In a call to be useful to Indigenous women, published in the form of a literature review in the feminist journal Signs in 1980, folklorist Rayna Green asked, “While most of the studies of Pocahontas and her sisters [referring here to the trope of the Indian princess] focus on the ways in which they [the Native women to whom non-Indian scholars have devoted attention] helped non-Indians defeat their own people, where is the serious study of such women as cultural brokers, working to create, manage, and minimize the negative effects of change on their people. . . ?” (p. 266). Green’s not-so-subtle sarcastic analysis remains useful to familiarize readers with main themes. Begin with Green 1980, followed by Niethammer 1996, an at times uncritical synthesis of the first century of anthropological and ethnographic literature to which Green refers. Niethammer 1996 nonetheless serves well as a primer. Next, read Kugel and Murphy 2007 beginning with the general introduction and that to each section. Kugel and Murphy have collected excerpts from important works, most published in the late 20th century. This anthology thus starts where Green’s review stopped. Most of the scholars included are listed elsewhere in this article. In addition to work by Green on representation, readers can learn about Native women’s role as cultural mediators and symbolic centers of community, the origins of their traditionally high status, their varied roles as leaders, and their interactions with settlers through trade and missionization. Conclude with Scully 2005, a critical article calling attention to continued reliance on the “myth model” of welcoming young Native women whose cooperation legitimizes colonization. Scully suggests that these heterosexual origin stories of the “indigenous woman helpmeet” are unique to the Atlantic world and absent from other settler societies. She theorizes that we perpetuate them and appropriate Native women’s stories to obscure settler violence and fabricate Indigenous consent. Scully’s work thus calls attention to ongoing weaknesses in the literature and challenges scholars to consider the complexities of Indigenous experiences apart from European male migrations and relationships.

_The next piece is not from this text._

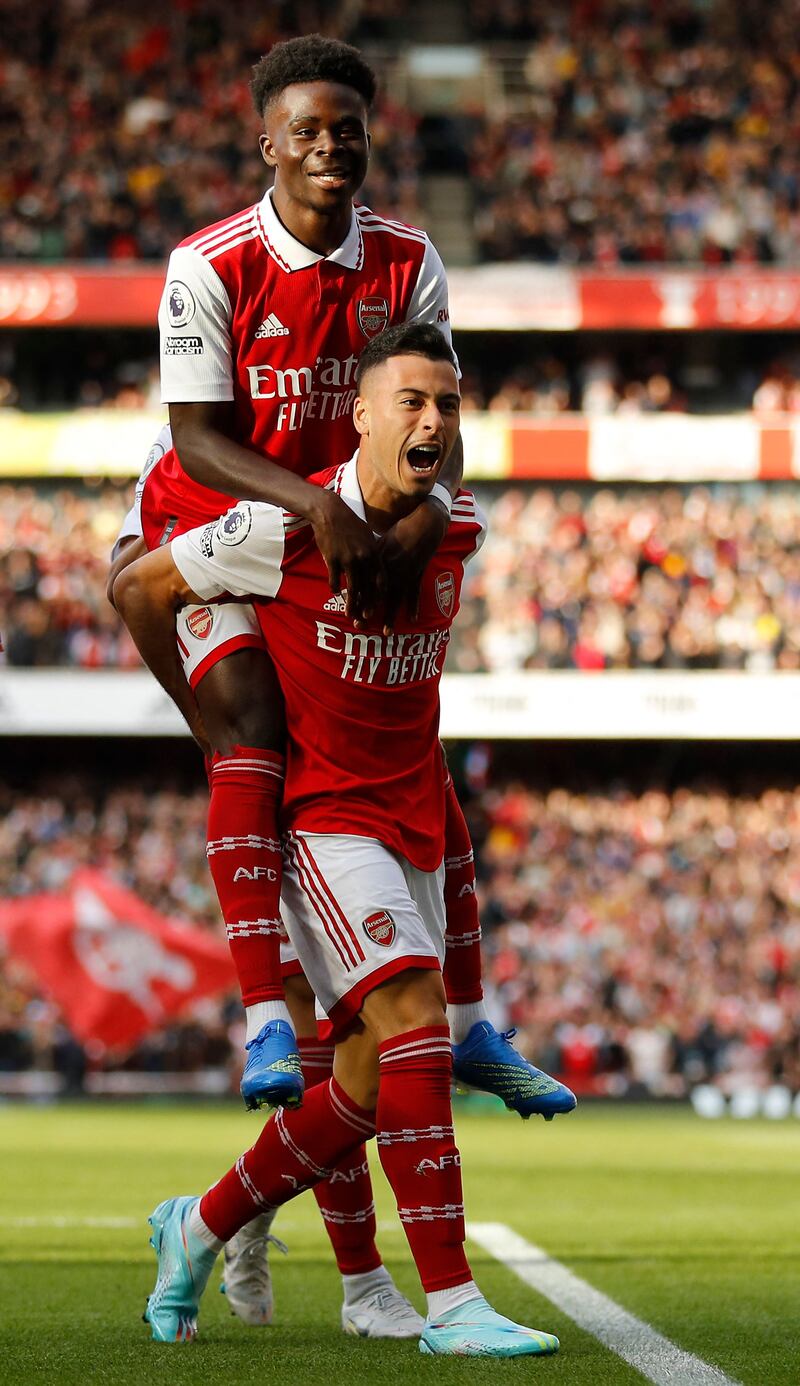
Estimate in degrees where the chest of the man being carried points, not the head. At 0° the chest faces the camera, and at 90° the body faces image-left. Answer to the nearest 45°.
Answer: approximately 315°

  • Green, Rayna. “Native American Women.” Signs 6.2 (Winter 1980): 248–267.

    DOI: 10.1086/493795

    To provide context for contemporary scholarship, Green (with tongue in cheek) reviews academic and popular writing about Native women produced in the United States and Canada since the 17th century. Concluding that Native women have “neither been neglected nor forgotten,” Green identifies themes and questions important to non-Indians that have dominated the literature (p. 249). She concludes with a call for relevant, respectful research and engagement with Native communities.

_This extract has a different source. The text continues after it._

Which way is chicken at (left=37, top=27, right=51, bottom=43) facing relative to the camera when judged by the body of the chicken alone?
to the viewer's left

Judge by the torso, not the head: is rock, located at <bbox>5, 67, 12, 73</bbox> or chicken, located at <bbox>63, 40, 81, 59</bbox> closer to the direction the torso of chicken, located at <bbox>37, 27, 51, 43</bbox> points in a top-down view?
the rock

  • Kugel, Rebecca, and Lucy Eldersveld Murphy, eds. Native Women’s History in Eastern North America before 1900: A Guide to Research and Writing. Lincoln: University of Nebraska Press, 2007.

    Leading historians gathered classic texts by important scholars into this collection. They pair readings together in two sections. In the first, they focus on theories exploring identity, perception, gender roles, egalitarianism, and feminism. In the second, they elaborate upon methodology, emphasizing biography, gender studies, and oral history.

  • Niethammer, Carolyn. Daughters of the Earth: The Lives and Legends of American Indian Women. New York: Touchstone, 1996.

    Niethammer, a journalist, drew her research from early anthropological scholarship. Niethammer challenges stereotypes and contextualizes women’s lives into diverse societies that accorded them security and independence. She organized chapters by life stage from birth through elderhood and then by themes including warfare, spirituality, and sexuality. Although not exclusively focused on peoples of the Atlantic world, Niethammer’s summary of dated anthropological literature remains useful.

  • Scully, Pamela. “Malintzin, Pocahontas, and Krotoa: Indigenous Women and the Myth Models of the Atlantic World.” Journal of Colonialism and Colonial History 6.3 (Winter 2005).

    DOI: 10.1353/cch.2006.0022

    In her comparative analysis of three Indigenous women, Scully draws attention to the continued construction of historical narratives of the Atlantic world as stories of heterosexual conquest in which Native people and homelands are feminized and penetrated.